Nothing but an exact repeat of the data, with pictures removed, belongs in the answer.

START The data

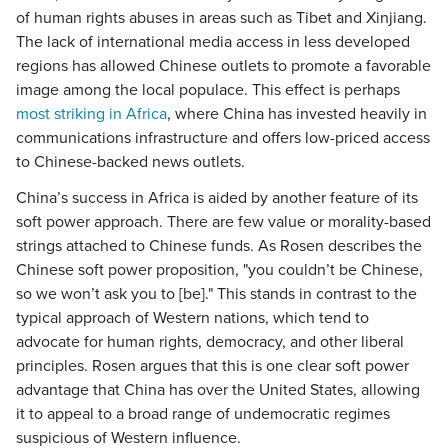
of human rights abuses in areas such as Tibet and Xinjiang.
The lack of international media access in less developed
regions has allowed Chinese outlets to promote a favorable
image among the local populace. This effect is perhaps
most striking in Africa
, where China has invested heavily in
communications infrastructure and offers low-priced access
to Chinese-backed news outlets.
China’s success in Africa is aided by another feature of its
soft power approach. There are few value or morality-based
strings attached to Chinese funds. As Rosen describes the
Chinese soft power proposition, "you couldn’t be Chinese,
so we won’t ask you to [be]." This stands in contrast to the
typical approach of Western nations, which tend to
advocate for human rights, democracy, and other liberal
principles. Rosen argues that this is one clear soft power
advantage that China has over the United States, allowing
it to appeal to a broad range of undemocratic regimes
suspicious of Western influence.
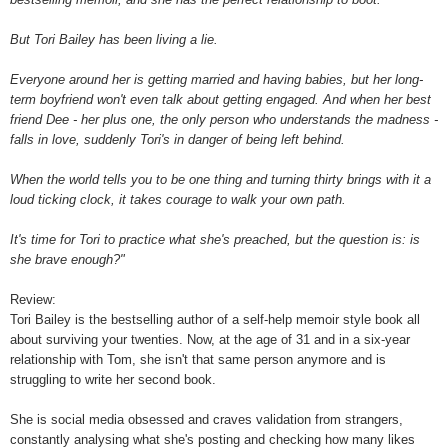
But Tori Bailey has been living a lie.
Everyone around her is getting married and having babies, but her long-
term boyfriend won't even talk about getting engaged. And when her best
friend Dee - her plus one, the only person who understands the madness -
falls in love, suddenly Tori's in danger of being left behind.
When the world tells you to be one thing and turning thirty brings with it a
loud ticking clock, it takes courage to walk your own path.
It's time for Tori to practice what she's preached, but the question is: is
she brave enough?"
Review:
Tori Bailey is the bestselling author of a self-help memoir style book all
about surviving your twenties. Now, at the age of 31 and in a six-year
relationship with Tom, she isn't that same person anymore and is
struggling to write her second book.
She is social media obsessed and craves validation from strangers,
constantly analysing what she's posting and checking how many likes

END The data

> [Answer section]:
of human rights abuses in areas such as Tibet and Xinjiang.
The lack of international media access in less developed
regions has allowed Chinese outlets to promote a favorable
image among the local populace. This effect is perhaps
most striking in Africa
, where China has invested heavily in
communications infrastructure and offers low-priced access
to Chinese-backed news outlets.
China’s success in Africa is aided by another feature of its
soft power approach. There are few value or morality-based
strings attached to Chinese funds. As Rosen describes the
Chinese soft power proposition, "you couldn’t be Chinese,
so we won’t ask you to [be]." This stands in contrast to the
typical approach of Western nations, which tend to
advocate for human rights, democracy, and other liberal
principles. Rosen argues that this is one clear soft power
advantage that China has over the United States, allowing
it to appeal to a broad range of undemocratic regimes
suspicious of Western influence.
But Tori Bailey has been living a lie.
Everyone around her is getting married and having babies, but her long-
term boyfriend won't even talk about getting engaged. And when her best
friend Dee - her plus one, the only person who understands the madness -
falls in love, suddenly Tori's in danger of being left behind.
When the world tells you to be one thing and turning thirty brings with it a
loud ticking clock, it takes courage to walk your own path.
It's time for Tori to practice what she's preached, but the question is: is
she brave enough?"
Review:
Tori Bailey is the bestselling author of a self-help memoir style book all
about surviving your twenties. Now, at the age of 31 and in a six-year
relationship with Tom, she isn't that same person anymore and is
struggling to write her second book.
She is social media obsessed and craves validation from strangers,
constantly analysing what she's posting and checking how many likes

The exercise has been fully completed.